• _TEXT UNDER STUDY_:
-.-.-

We know a great deal about people’s attitudes to rewards and rules, people’s intrinsic motivations, the difficulties of achieving certain goals and the impact of short-term and long-term decisions. One example relevant to education will suffice to show the disjunction between existing knowledge and practice as it concerns achieving success. In the last two to five years, as we shall see later, substantial research has been completed covering the medium to long term in different areas including government service and commercial enterprises dealing with the impact of merit pay, the relationship of extra remuneration and performance. The results are clear: a positive and significant relationship does not exist. In other words, paying bonuses to executives, and importantly to teachers, does not have a significant effect on effort or results, of teachers or students.

-.-.-

[Collected data]
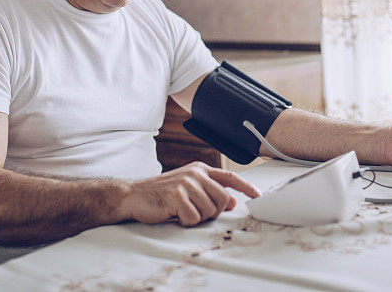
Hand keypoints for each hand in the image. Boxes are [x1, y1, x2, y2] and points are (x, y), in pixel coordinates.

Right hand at [124, 162, 259, 226]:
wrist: (134, 195)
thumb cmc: (162, 194)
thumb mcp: (189, 188)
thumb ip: (211, 192)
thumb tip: (233, 201)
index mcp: (200, 169)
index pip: (230, 177)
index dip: (246, 187)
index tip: (257, 196)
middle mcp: (196, 173)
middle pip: (223, 200)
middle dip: (212, 212)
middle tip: (195, 212)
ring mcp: (186, 183)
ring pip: (209, 211)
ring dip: (197, 218)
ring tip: (182, 211)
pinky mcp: (177, 195)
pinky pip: (193, 218)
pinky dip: (185, 221)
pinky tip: (174, 214)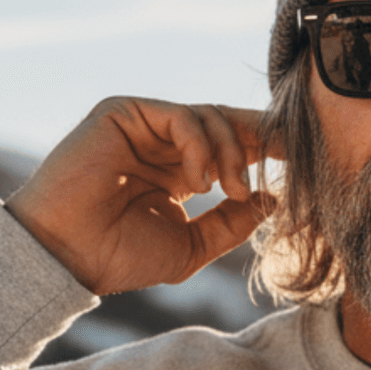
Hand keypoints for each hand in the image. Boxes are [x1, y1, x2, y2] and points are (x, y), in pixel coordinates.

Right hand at [5, 98, 277, 294]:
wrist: (68, 256)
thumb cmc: (121, 257)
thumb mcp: (193, 246)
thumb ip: (232, 223)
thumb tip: (274, 200)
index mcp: (179, 171)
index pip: (232, 147)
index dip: (267, 148)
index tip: (303, 158)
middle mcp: (162, 144)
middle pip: (226, 123)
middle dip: (261, 140)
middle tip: (287, 159)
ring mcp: (142, 126)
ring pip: (209, 117)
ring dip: (232, 152)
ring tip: (232, 190)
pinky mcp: (122, 112)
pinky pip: (179, 115)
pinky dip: (200, 144)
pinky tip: (200, 179)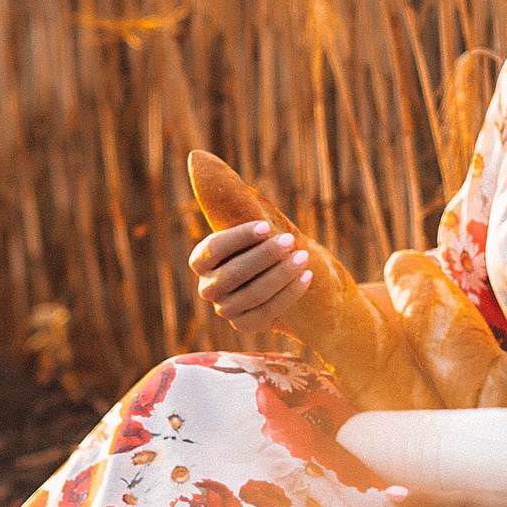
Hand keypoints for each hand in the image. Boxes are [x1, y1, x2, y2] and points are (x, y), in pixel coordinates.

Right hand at [188, 220, 312, 332]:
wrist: (271, 285)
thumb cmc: (259, 250)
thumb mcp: (251, 235)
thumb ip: (247, 220)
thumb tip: (230, 181)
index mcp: (201, 261)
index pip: (214, 248)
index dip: (239, 238)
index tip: (266, 226)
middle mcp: (207, 287)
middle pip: (235, 272)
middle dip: (265, 255)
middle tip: (289, 240)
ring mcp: (224, 309)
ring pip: (254, 293)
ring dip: (282, 274)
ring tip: (303, 257)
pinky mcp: (243, 324)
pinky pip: (267, 311)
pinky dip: (289, 294)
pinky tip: (306, 277)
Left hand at [383, 483, 506, 506]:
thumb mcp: (462, 503)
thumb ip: (427, 499)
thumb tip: (389, 494)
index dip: (405, 496)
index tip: (392, 476)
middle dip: (421, 500)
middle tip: (411, 475)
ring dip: (442, 503)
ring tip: (437, 483)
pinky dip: (464, 506)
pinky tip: (471, 496)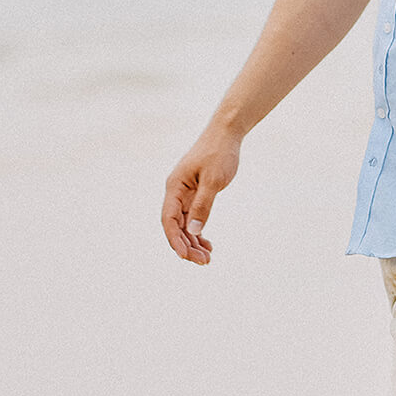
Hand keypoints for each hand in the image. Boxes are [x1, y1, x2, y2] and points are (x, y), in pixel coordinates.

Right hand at [161, 125, 242, 263]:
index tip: (186, 256)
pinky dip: (198, 232)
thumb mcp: (214, 180)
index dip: (175, 240)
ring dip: (193, 242)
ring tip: (207, 258)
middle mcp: (176, 191)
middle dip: (187, 245)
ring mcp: (184, 193)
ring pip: (184, 224)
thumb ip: (203, 206)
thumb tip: (193, 232)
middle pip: (175, 225)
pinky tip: (207, 243)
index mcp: (175, 186)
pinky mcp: (195, 194)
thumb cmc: (219, 153)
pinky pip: (192, 218)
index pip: (169, 219)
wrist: (226, 134)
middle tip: (204, 262)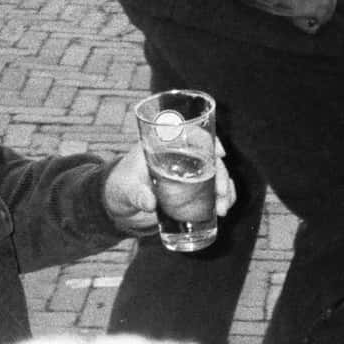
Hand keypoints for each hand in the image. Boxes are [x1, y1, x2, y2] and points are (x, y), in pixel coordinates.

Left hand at [101, 140, 236, 237]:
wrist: (119, 204)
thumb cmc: (119, 187)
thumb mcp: (125, 190)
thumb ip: (136, 194)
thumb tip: (150, 203)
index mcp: (162, 145)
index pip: (190, 133)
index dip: (208, 140)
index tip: (220, 153)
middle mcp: (179, 155)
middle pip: (208, 156)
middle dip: (220, 173)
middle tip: (221, 193)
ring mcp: (187, 173)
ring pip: (214, 173)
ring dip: (224, 188)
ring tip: (222, 209)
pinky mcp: (190, 190)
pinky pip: (211, 190)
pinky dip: (221, 198)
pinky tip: (223, 210)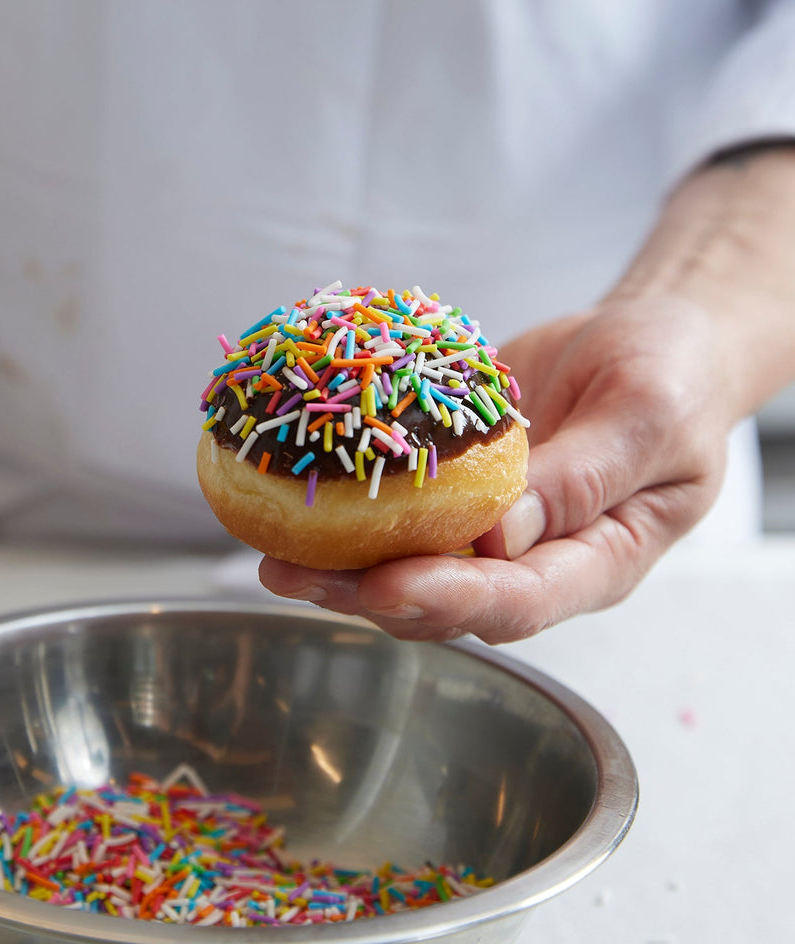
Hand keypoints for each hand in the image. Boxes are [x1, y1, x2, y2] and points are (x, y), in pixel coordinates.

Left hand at [259, 297, 730, 642]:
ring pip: (409, 567)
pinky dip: (347, 511)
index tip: (384, 585)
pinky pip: (399, 513)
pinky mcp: (455, 493)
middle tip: (294, 574)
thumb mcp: (648, 416)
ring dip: (340, 566)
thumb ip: (585, 479)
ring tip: (272, 553)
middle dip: (367, 595)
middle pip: (447, 601)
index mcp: (596, 560)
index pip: (520, 601)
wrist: (649, 343)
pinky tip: (293, 501)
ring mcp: (490, 531)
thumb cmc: (671, 378)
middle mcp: (534, 560)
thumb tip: (497, 535)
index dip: (450, 599)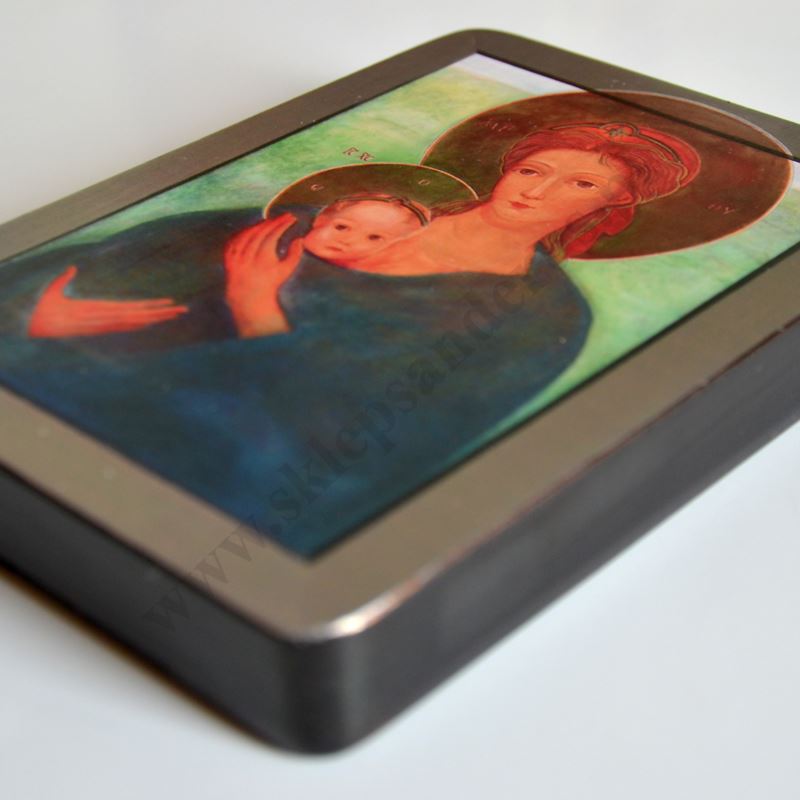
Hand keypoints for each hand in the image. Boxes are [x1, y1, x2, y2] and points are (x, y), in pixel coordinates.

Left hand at [28, 266, 187, 337]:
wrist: (33, 323)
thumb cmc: (41, 310)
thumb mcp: (54, 290)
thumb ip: (65, 279)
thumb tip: (72, 268)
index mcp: (101, 309)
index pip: (132, 307)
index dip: (151, 305)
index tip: (168, 302)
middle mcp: (107, 316)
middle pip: (142, 313)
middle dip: (163, 312)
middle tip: (183, 310)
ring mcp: (104, 321)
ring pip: (137, 318)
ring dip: (158, 316)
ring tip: (176, 313)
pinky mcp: (97, 323)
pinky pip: (122, 322)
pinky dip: (139, 320)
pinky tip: (152, 318)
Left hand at [224, 214, 303, 337]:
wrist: (249, 296)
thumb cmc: (271, 282)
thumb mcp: (285, 271)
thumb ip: (295, 255)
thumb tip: (299, 239)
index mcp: (264, 261)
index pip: (273, 235)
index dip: (282, 224)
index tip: (291, 218)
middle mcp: (249, 258)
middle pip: (261, 232)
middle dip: (274, 222)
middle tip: (283, 217)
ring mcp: (237, 257)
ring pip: (248, 232)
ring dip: (260, 224)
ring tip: (270, 221)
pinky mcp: (229, 256)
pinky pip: (237, 237)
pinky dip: (246, 231)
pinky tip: (254, 228)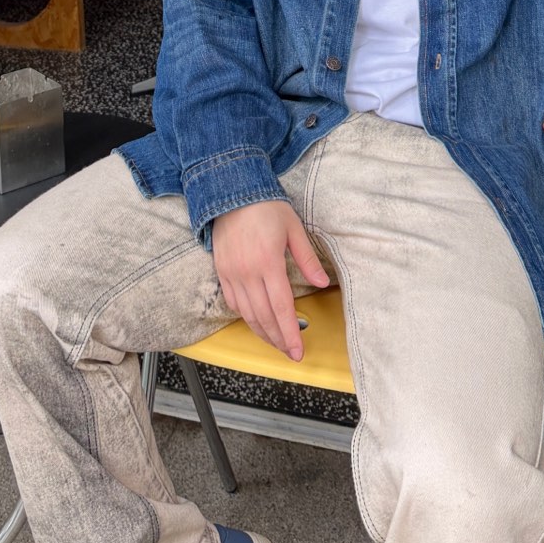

-.-.-

• _TASK DESCRIPTION_:
Copy out the passage on merit pay above word for word, from its first sentence to its last.

• _EXERCISE RESPONSE_:
We know a great deal about people’s attitudes to rewards and rules, people’s intrinsic motivations, the difficulties of achieving certain goals and the impact of short-term and long-term decisions. One example relevant to education will suffice to show the disjunction between existing knowledge and practice as it concerns achieving success. In the last two to five years, as we shall see later, substantial research has been completed covering the medium to long term in different areas including government service and commercial enterprises dealing with the impact of merit pay, the relationship of extra remuneration and performance. The results are clear: a positive and significant relationship does not exist. In other words, paying bonuses to executives, and importantly to teachers, does not have a significant effect on effort or results, of teachers or students.